Plusieurs jours après le début de la mobilisation, les files d’attente pour faire le plein d’essence atteignent parfois plusieurs kilomètres. Cette semaine, près de 30 % des stations services éprouvaient des difficultés d’approvisionnement. Face à l’échec du dialogue social, le gouvernement a annoncé ce mardi, par une déclaration d’Élisabeth Borne, la réquisition de membres du personnel d’Esso. Si pour certains, cette décision porte atteinte au droit de grève, pour d’autres en revanche, elle est le moyen inévitable d’endiguer une crise dans laquelle les consommateurs font office de victimes collatérales.

Une grève qui impacte et agace les consommateurs

À bord de son véhicule diesel, Alain, retraité, cherche depuis de longues minutes une station essence dans laquelle les files d’attente ne sont pas trop longues. À ses côtés, son épouse Isabelle s’inquiète : “nous devons rejoindre des amis à Reims ce week-end mais il nous manque une dizaine de litres pour faire le plein”. Fort heureusement, leurs efforts sont récompensés lorsqu’ils croisent la route d’une station reculée et peu fréquentée. Mais leur inquiétude ne s’estompe pas pour autant. Dans deux semaines, le couple de Messins doit rejoindre sa résidence secondaire dans le Sud de la France pour déménager : “si cette pénurie continue, nous roulerons à 110 kilomètres heure sur l’autoroute pour faire le trajet sans devoir faire le plein”, souffle Alain.

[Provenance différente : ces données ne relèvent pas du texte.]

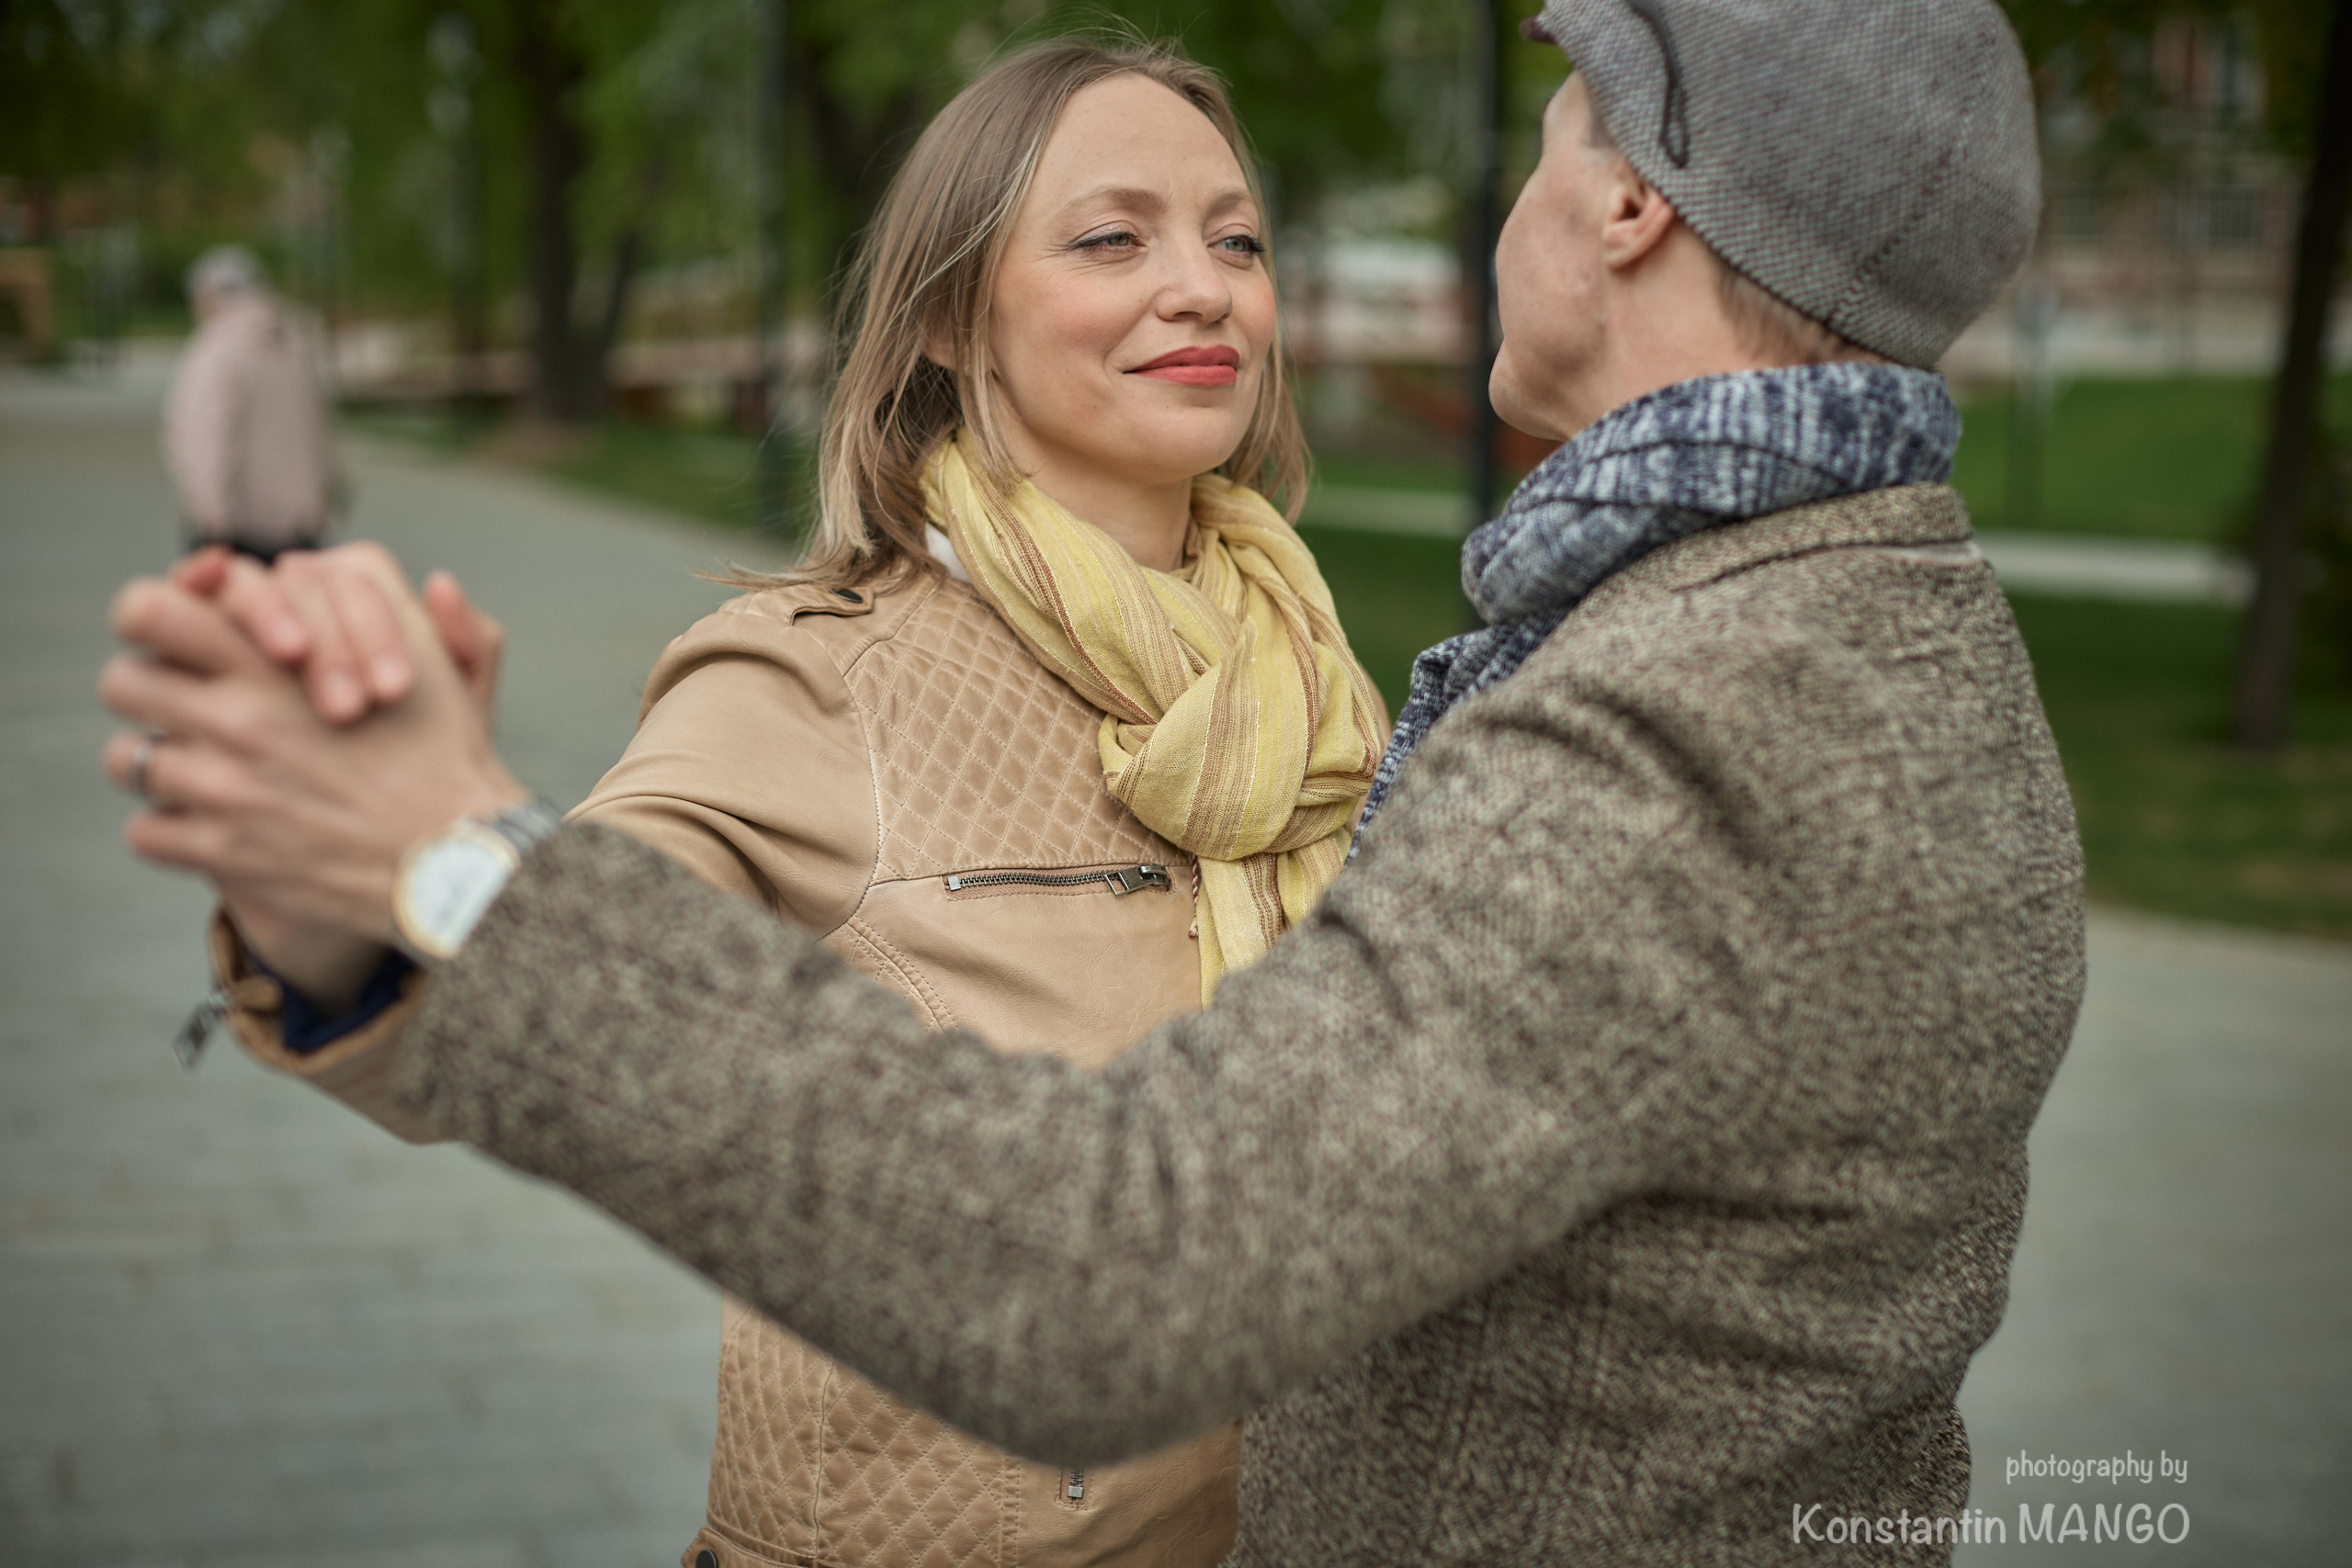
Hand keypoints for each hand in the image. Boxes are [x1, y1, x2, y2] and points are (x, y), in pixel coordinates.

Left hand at [100, 553, 530, 951]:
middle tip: (182, 705)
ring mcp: (223, 788)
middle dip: (149, 690)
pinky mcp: (221, 853)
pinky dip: (172, 833)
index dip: (152, 616)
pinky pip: (144, 833)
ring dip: (158, 763)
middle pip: (123, 681)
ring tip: (199, 771)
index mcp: (274, 662)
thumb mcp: (433, 657)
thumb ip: (389, 596)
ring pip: (125, 759)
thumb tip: (368, 565)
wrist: (456, 862)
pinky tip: (212, 829)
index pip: (147, 608)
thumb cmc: (447, 758)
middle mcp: (237, 719)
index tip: (179, 637)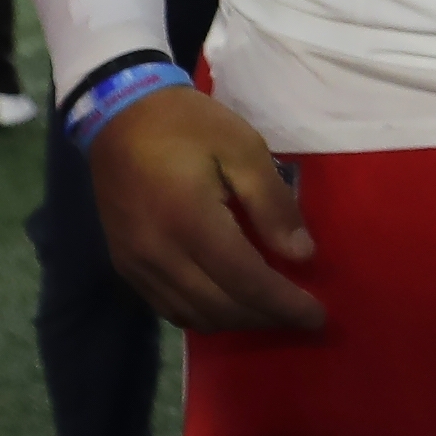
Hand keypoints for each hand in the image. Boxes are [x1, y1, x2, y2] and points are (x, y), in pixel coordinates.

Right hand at [89, 86, 326, 334]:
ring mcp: (137, 264)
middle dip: (266, 318)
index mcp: (191, 222)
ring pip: (194, 316)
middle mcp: (159, 254)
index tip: (318, 317)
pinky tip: (228, 304)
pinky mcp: (125, 264)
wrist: (118, 114)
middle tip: (301, 316)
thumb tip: (301, 254)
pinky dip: (204, 315)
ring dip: (237, 321)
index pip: (246, 282)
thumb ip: (272, 203)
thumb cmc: (186, 125)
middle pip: (221, 307)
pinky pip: (168, 308)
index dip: (284, 304)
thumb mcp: (243, 148)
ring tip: (270, 311)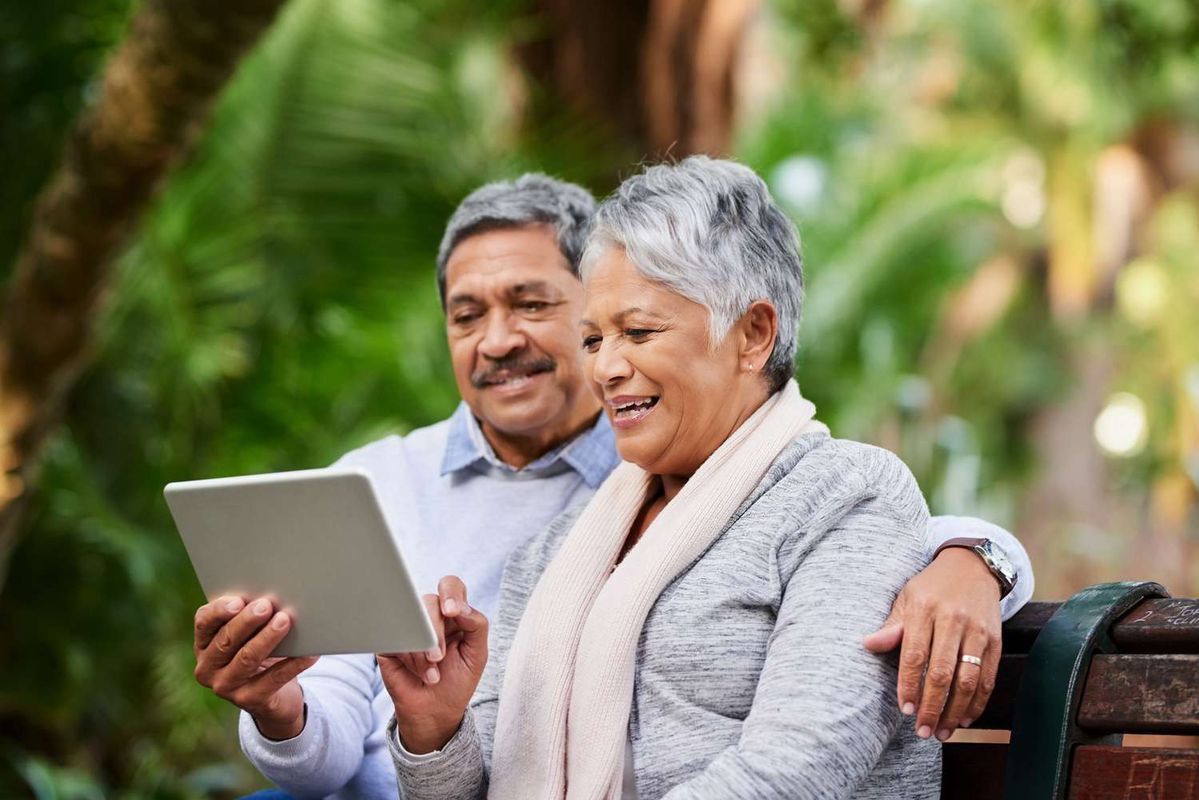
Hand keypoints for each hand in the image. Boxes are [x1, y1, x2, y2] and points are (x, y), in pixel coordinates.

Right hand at [193, 595, 318, 739]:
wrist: (273, 697)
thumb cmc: (259, 652)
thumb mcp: (248, 636)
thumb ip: (249, 619)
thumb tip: (272, 599)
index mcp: (203, 644)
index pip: (203, 622)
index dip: (219, 610)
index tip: (238, 600)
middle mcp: (207, 668)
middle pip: (226, 640)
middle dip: (247, 621)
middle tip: (266, 605)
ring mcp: (225, 687)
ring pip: (247, 658)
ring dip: (267, 638)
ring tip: (284, 621)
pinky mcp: (249, 701)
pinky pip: (274, 678)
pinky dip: (293, 663)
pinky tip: (308, 652)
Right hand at [378, 576, 488, 753]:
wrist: (435, 711)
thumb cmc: (457, 680)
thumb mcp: (477, 653)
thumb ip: (476, 625)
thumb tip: (460, 607)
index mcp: (452, 613)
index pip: (451, 586)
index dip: (450, 593)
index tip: (452, 611)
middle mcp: (428, 615)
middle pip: (428, 601)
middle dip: (435, 632)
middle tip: (439, 658)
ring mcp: (407, 627)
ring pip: (409, 618)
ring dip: (421, 648)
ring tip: (432, 674)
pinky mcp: (389, 641)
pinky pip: (393, 636)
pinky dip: (409, 657)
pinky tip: (419, 673)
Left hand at [862, 548, 1001, 740]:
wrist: (972, 567)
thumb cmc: (931, 587)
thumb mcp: (906, 598)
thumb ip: (892, 626)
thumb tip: (868, 644)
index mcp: (925, 609)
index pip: (915, 655)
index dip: (909, 685)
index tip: (905, 709)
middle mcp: (953, 620)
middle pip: (942, 672)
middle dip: (932, 706)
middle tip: (923, 730)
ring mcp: (978, 631)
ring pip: (968, 680)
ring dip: (955, 711)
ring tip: (943, 731)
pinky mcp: (996, 640)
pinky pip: (988, 677)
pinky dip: (978, 701)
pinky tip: (966, 718)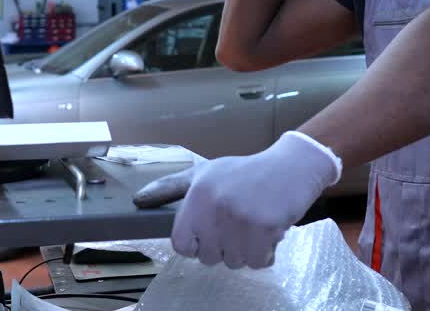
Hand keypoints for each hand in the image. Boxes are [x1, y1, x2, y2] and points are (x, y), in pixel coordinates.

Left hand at [131, 131, 341, 268]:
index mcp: (197, 194)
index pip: (181, 244)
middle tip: (237, 224)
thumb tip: (138, 200)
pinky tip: (267, 232)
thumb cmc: (244, 173)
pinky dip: (264, 254)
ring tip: (253, 225)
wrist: (291, 167)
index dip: (195, 244)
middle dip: (224, 246)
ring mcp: (240, 219)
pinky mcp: (265, 229)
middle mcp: (215, 207)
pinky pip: (256, 262)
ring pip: (233, 262)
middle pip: (209, 257)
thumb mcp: (204, 174)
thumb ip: (170, 188)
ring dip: (245, 250)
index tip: (209, 233)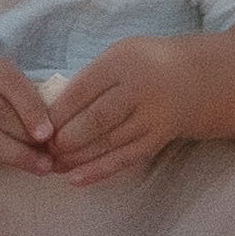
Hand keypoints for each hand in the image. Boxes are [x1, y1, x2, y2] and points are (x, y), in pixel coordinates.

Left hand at [47, 35, 198, 184]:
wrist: (195, 79)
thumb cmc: (144, 65)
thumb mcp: (119, 55)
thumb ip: (91, 78)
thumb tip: (53, 111)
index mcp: (122, 62)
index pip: (83, 89)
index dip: (59, 112)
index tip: (39, 126)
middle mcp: (139, 89)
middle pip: (97, 118)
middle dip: (67, 138)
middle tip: (46, 149)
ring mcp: (152, 116)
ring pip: (110, 142)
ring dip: (78, 158)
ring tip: (54, 166)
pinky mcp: (158, 138)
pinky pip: (126, 158)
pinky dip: (99, 171)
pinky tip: (76, 180)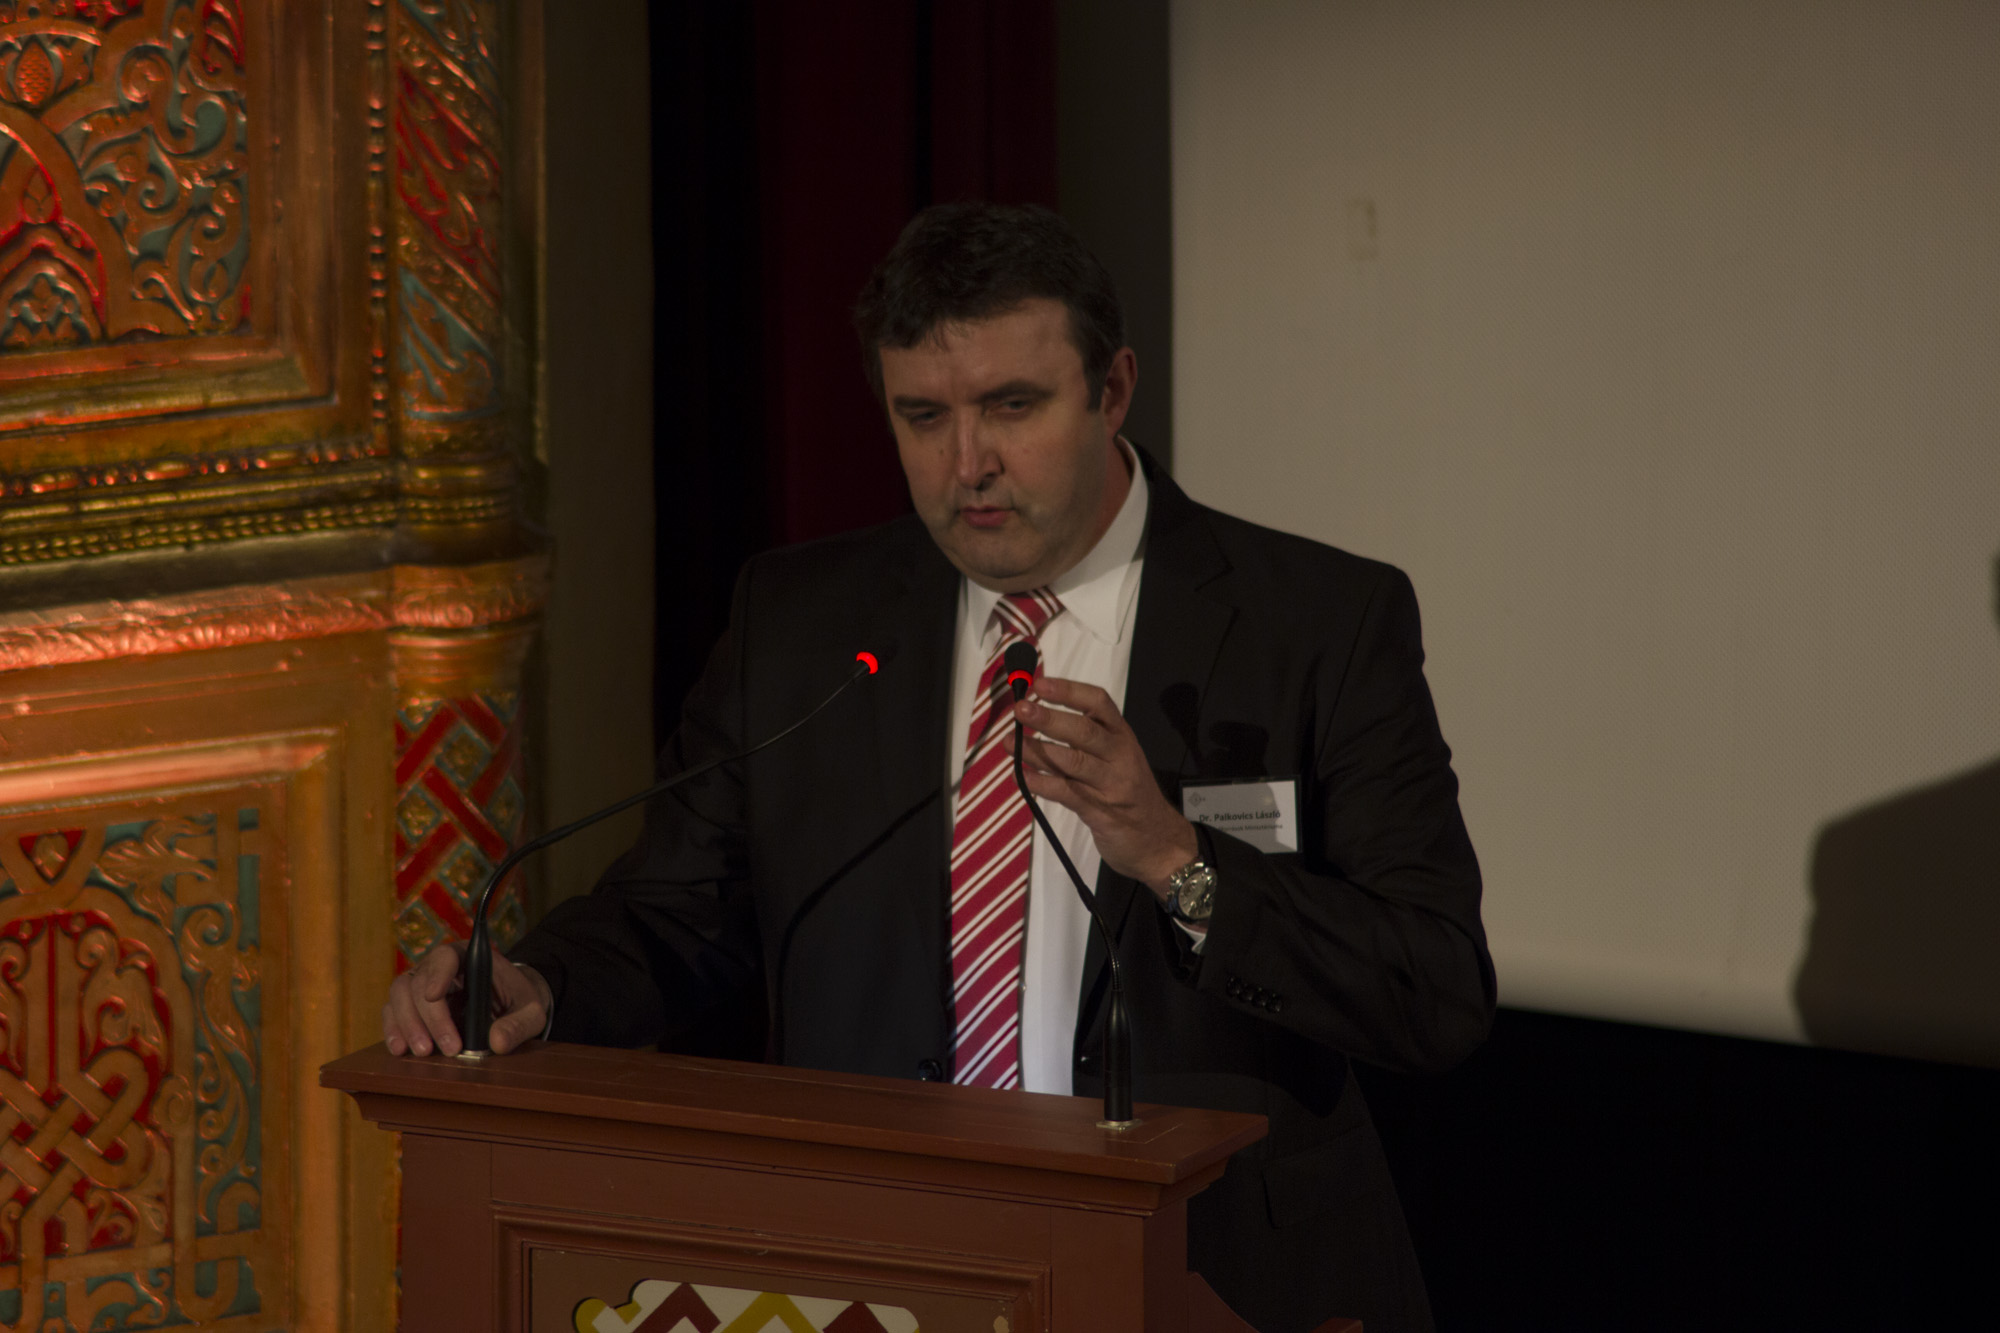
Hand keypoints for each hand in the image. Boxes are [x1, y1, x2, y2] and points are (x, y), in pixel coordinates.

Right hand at [381, 941, 553, 1056]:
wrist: (507, 1006)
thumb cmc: (518, 1002)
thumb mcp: (531, 1013)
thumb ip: (519, 1025)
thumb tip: (497, 1042)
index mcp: (470, 957)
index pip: (446, 957)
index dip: (438, 974)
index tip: (435, 996)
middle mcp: (439, 966)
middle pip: (420, 982)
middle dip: (430, 1017)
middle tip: (448, 1048)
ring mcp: (421, 984)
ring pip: (400, 995)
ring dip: (407, 1025)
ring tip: (423, 1052)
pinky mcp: (410, 1004)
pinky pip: (392, 1012)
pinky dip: (393, 1030)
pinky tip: (401, 1050)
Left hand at [1010, 676, 1199, 896]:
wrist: (1159, 840)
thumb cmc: (1129, 793)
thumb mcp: (1116, 760)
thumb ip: (1084, 742)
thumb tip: (1035, 719)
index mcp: (1122, 736)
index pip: (1099, 703)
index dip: (1069, 691)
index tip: (1040, 684)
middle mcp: (1120, 756)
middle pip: (1085, 731)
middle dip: (1050, 718)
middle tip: (1020, 710)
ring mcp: (1112, 785)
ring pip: (1073, 761)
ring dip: (1037, 750)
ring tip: (1008, 743)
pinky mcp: (1101, 812)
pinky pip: (1067, 793)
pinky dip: (1041, 783)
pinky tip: (1022, 775)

Si beaucoup de consommateurs s’inquiètent pour leurs activités personnelles, d’autres se retrouvent en difficulté dans leur vie professionnelle. Pour Francis Crombet, conducteur de bus dans le département de la Moselle, difficile de travailler l’esprit tranquille : “Hier, j’ai dû rouler trente minutes avant de trouver une station. Si la situation ne se débloque pas d’ici trois ou quatre jours, je pense que nous serons contraints de fermer des trajets. C’est ce qu’il s’est passé dans la région de Troyes où ma société a un dépôt de gazole. Ils ont dû annuler des tournées en raison de l’absence de carburant”. Cette situation l’inquiète d’autant plus qu’il doit faire face à la réticence de certains employés des stations services à fournir 300 litres d’essence tous les deux jours pour faire fonctionner les bus.

Soutien mitigé aux grévistes

Devant les files d’attentes interminables, Alain et Isabelle s’agacent des lourdes conséquences de la grève. “Si les salaires mensuels bruts des opérateurs de raffinage chez Total sont bien de l’ordre de 5000 euros, je trouve scandaleux de bloquer la France pour cela. Des personnes qui gagnent bien moins se retrouvent en difficulté pour aller travailler”, s’indigne Alain. Pour Isabelle, professeur d’économie-gestion dans un lycée, les salariés profitent de leur possibilité de mettre le pays en pénurie pour exprimer leur colère : “Je comprends les revendications. Les salariés n’ont été augmentés que de 3 % tandis que l’inflation tourne autour des 6 %. Malgré tout, je pense qu’il y a d’autres façons de procéder pour demander une augmentation.”.

Bien que fortement touché par cette pénurie, Francis Crombet soutient quant à lui bec et ongles le droit de grève : “Je trouve que la décision du gouvernement de réquisitionner des travailleurs porte atteinte au droit de grève. Au-delà de cette décision, je considère que le gouvernement est fautif. Ils auraient dû réunir tous les protagonistes autour d’une table en amont pour prévenir cette pénurie”.

Heureux comme un conducteur de voitures électriques

Dans ce contexte, les conducteurs de voitures électriques semblent être les seuls gagnants. Cela fait désormais près d’un an qu’Alain et Isabelle ont sauté le pas. Un choix écologique qui leur permet aussi de faire de grandes économies, et ce malgré l’augmentation des prix de l’électricité. “Faire le plein nous coûte 3,40 € pour une autonomie de 200 km”, précise Alain. Bien qu’elle ne leur permet pas d’effectuer de long trajets, la voiture électrique les soulage face à de potentielles carences de gazole. “Lorsque l’on croise ces files d’attente, nous sommes tout de même bien contents de rouler en électrique”. En effet, plus besoin pour le couple de se rendre en station pour faire rouler leur véhicule. Il leur suffit simplement de le brancher dans leur garage. Une alternative encouragée par l’État.